EXERCISE BRIEF → Render the listing below as a JSON list of strings, one string per line with blank lines omitted. Begin at the first line and stop after the line that contains "genus: Cyanotis".

═════ EXTRACTED RECORDS ═════

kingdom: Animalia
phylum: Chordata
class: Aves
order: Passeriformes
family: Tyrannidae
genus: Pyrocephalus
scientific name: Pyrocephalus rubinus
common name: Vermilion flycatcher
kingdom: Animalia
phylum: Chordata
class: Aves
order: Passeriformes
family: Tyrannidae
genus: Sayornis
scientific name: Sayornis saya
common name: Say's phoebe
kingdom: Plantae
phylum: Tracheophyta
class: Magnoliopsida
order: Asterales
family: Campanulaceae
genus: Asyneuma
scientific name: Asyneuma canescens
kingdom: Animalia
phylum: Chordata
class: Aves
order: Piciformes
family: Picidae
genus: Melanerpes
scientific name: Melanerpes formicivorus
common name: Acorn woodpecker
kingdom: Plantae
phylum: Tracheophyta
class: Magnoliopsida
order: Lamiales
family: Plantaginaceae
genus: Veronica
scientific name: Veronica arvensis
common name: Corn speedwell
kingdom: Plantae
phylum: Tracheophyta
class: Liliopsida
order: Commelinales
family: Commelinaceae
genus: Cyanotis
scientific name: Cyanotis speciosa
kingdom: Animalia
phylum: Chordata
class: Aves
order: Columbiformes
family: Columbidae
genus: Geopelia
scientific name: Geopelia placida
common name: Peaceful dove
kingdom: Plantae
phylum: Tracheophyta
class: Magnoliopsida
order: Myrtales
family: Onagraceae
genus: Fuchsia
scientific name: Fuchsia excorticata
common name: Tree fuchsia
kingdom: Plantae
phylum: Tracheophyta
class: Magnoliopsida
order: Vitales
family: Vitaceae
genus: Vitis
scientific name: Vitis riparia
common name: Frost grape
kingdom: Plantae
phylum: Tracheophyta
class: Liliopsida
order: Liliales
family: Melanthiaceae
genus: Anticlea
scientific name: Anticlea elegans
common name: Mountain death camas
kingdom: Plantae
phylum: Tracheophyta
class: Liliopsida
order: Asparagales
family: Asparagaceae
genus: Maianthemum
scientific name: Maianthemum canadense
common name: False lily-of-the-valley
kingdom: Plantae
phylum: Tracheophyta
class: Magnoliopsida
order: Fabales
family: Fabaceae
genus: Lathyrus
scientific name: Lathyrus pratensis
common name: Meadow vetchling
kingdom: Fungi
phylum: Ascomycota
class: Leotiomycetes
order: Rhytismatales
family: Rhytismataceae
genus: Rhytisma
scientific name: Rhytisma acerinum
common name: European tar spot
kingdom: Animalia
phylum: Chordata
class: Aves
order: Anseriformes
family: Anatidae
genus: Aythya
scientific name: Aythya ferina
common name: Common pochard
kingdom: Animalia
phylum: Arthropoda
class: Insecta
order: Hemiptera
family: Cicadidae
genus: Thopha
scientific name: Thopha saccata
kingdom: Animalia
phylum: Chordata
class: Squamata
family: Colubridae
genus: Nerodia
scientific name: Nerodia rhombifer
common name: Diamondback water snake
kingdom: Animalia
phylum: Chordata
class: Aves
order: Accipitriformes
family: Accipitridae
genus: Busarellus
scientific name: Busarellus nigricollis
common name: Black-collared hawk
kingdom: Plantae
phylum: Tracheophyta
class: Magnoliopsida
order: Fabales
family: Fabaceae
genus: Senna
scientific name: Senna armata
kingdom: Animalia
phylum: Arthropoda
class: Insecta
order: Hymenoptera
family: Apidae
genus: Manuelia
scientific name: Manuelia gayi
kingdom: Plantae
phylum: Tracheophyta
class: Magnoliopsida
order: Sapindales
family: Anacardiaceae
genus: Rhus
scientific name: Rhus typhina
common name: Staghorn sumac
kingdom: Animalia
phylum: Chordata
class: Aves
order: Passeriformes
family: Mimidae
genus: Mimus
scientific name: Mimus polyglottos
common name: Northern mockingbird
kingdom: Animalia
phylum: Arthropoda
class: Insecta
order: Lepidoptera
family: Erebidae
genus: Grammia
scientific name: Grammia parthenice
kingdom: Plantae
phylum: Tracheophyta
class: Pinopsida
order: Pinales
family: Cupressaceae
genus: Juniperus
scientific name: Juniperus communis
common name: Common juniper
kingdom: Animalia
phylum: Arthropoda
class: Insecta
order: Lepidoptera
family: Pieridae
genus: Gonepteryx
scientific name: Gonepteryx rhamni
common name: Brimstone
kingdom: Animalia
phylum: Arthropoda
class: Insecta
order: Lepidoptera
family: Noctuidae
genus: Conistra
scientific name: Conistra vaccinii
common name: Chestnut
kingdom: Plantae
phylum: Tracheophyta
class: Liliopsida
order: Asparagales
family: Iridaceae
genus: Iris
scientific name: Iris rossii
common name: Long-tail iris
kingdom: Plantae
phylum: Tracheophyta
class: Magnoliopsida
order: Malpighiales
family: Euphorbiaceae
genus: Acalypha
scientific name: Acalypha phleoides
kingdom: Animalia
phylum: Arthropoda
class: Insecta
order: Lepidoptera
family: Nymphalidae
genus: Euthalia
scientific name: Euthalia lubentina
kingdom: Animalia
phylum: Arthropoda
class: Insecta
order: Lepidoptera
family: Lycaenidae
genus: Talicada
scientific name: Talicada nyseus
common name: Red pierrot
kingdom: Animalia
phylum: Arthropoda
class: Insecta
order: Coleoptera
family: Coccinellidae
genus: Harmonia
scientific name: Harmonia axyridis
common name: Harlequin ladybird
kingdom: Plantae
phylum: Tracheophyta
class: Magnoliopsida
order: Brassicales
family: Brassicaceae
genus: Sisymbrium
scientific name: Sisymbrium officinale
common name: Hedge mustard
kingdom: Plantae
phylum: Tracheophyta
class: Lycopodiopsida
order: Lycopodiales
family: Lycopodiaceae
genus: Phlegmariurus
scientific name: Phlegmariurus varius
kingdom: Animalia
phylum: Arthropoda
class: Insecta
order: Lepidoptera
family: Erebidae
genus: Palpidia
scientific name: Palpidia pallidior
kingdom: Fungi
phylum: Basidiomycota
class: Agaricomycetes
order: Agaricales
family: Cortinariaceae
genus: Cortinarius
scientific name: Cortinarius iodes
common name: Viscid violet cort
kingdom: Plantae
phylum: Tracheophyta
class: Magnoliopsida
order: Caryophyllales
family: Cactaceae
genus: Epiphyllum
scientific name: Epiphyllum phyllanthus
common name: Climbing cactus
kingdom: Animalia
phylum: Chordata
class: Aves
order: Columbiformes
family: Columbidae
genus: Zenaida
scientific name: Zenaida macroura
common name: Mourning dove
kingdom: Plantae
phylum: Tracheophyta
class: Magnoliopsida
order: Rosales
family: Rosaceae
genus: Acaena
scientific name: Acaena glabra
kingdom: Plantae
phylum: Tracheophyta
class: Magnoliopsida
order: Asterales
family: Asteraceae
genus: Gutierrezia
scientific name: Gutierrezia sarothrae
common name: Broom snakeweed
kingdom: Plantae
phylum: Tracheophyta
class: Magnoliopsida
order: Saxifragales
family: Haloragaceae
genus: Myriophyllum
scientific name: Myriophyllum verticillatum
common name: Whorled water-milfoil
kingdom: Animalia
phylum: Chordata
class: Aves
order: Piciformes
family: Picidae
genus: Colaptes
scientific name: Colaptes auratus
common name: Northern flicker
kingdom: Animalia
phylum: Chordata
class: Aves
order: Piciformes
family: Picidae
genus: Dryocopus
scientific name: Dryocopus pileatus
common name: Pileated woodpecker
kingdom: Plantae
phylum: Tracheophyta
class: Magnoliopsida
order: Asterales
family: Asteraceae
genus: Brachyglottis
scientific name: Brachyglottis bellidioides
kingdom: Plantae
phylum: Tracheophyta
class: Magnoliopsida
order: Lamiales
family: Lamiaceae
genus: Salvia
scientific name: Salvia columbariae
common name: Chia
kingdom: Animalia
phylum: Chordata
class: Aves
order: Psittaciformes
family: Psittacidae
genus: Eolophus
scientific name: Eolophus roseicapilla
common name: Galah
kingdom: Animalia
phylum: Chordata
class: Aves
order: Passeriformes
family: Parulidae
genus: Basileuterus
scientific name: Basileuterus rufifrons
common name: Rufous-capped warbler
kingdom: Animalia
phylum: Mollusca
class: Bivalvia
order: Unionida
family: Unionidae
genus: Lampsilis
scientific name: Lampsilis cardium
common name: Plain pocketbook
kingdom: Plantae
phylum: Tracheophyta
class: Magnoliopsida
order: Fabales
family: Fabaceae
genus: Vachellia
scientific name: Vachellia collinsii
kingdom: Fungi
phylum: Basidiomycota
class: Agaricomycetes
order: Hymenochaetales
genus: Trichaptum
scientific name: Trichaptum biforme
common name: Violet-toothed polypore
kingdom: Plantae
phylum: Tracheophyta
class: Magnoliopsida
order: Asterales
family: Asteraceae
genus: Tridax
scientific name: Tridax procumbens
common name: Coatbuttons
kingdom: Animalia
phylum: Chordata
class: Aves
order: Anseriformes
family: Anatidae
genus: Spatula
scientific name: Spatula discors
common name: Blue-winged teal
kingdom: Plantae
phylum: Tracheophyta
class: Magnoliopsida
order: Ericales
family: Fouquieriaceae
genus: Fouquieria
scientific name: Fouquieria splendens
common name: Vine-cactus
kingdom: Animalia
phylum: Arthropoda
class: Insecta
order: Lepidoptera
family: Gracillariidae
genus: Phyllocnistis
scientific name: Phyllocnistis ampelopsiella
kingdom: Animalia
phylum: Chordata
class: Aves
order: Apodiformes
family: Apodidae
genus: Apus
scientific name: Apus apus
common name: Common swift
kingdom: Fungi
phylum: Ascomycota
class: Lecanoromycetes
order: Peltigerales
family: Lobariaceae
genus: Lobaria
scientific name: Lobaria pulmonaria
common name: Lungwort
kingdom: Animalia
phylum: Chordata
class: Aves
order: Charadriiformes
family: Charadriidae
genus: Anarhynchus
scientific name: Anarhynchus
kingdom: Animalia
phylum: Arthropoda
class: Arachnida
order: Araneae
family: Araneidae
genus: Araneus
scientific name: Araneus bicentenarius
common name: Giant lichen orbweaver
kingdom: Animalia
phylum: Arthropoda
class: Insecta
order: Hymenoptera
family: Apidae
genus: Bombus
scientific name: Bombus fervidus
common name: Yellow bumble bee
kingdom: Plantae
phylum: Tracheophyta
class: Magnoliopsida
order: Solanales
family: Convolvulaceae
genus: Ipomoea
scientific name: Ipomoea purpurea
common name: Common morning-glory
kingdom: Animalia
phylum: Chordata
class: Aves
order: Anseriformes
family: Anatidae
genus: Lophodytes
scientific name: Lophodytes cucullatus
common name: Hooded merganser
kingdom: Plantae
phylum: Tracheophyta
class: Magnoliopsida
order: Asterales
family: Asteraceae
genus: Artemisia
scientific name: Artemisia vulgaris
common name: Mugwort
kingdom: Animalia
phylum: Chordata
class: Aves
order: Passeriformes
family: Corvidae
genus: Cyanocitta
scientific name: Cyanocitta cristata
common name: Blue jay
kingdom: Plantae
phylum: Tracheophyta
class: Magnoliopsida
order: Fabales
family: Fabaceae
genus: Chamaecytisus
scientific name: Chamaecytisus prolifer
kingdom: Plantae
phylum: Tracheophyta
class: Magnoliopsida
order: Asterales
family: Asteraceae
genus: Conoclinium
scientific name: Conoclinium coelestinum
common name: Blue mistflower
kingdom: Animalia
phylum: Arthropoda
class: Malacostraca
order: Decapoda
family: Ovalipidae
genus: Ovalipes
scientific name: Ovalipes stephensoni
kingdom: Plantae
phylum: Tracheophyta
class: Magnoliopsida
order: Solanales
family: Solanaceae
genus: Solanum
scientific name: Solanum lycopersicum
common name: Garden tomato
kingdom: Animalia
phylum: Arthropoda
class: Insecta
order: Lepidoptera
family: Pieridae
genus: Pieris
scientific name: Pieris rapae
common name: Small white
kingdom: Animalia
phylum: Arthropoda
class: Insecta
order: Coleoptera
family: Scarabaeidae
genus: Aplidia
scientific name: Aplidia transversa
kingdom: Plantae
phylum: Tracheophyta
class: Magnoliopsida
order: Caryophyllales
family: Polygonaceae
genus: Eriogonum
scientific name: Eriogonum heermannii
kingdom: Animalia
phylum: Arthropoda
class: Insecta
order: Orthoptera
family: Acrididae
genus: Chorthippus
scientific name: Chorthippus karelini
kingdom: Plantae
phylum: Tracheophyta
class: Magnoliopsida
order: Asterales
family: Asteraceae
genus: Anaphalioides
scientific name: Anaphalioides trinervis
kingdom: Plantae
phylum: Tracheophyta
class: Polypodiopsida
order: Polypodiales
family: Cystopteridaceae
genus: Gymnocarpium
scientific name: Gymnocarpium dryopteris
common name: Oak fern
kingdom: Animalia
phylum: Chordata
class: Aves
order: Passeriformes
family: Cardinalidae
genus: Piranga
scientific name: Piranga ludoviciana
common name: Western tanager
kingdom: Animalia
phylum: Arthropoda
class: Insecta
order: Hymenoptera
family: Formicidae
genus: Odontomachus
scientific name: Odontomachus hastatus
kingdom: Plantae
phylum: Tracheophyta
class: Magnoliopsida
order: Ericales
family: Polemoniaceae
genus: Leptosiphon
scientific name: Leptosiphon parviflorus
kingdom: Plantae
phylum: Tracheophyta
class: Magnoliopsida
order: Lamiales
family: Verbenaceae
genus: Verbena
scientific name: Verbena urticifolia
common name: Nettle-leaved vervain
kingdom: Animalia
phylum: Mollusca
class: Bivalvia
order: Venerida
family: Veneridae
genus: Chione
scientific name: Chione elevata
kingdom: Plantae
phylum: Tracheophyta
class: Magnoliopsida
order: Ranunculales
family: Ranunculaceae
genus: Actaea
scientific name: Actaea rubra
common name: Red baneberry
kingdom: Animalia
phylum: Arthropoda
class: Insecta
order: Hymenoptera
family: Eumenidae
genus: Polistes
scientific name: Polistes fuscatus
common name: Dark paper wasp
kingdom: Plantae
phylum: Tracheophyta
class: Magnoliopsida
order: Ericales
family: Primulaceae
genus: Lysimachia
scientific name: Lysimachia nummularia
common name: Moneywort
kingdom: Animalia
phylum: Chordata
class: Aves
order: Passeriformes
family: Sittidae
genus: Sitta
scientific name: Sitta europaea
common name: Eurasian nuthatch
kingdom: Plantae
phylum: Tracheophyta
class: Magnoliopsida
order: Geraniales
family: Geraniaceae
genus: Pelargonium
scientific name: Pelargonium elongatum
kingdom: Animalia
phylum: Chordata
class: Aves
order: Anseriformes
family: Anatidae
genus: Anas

═════

WRITTEN ANSWER →
[
  "kingdom: Animalia",
  "phylum: Chordata",
  "class: Aves",
  "order: Passeriformes",
  "family: Tyrannidae",
  "genus: Pyrocephalus",
  "scientific name: Pyrocephalus rubinus",
  "common name: Vermilion flycatcher",
  "kingdom: Animalia",
  "phylum: Chordata",
  "class: Aves",
  "order: Passeriformes",
  "family: Tyrannidae",
  "genus: Sayornis",
  "scientific name: Sayornis saya",
  "common name: Say's phoebe",
  "kingdom: Plantae",
  "phylum: Tracheophyta",
  "class: Magnoliopsida",
  "order: Asterales",
  "family: Campanulaceae",
  "genus: Asyneuma",
  "scientific name: Asyneuma canescens",
  "kingdom: Animalia",
  "phylum: Chordata",
  "class: Aves",
  "order: Piciformes",
  "family: Picidae",
  "genus: Melanerpes",
  "scientific name: Melanerpes formicivorus",
  "common name: Acorn woodpecker",
  "kingdom: Plantae",
  "phylum: Tracheophyta",
  "class: Magnoliopsida",
  "order: Lamiales",
  "family: Plantaginaceae",
  "genus: Veronica",
  "scientific name: Veronica arvensis",
  "common name: Corn speedwell",
  "kingdom: Plantae",
  "phylum: Tracheophyta",
  "class: Liliopsida",
  "order: Commelinales",
  "family: Commelinaceae",
  "genus: Cyanotis"
]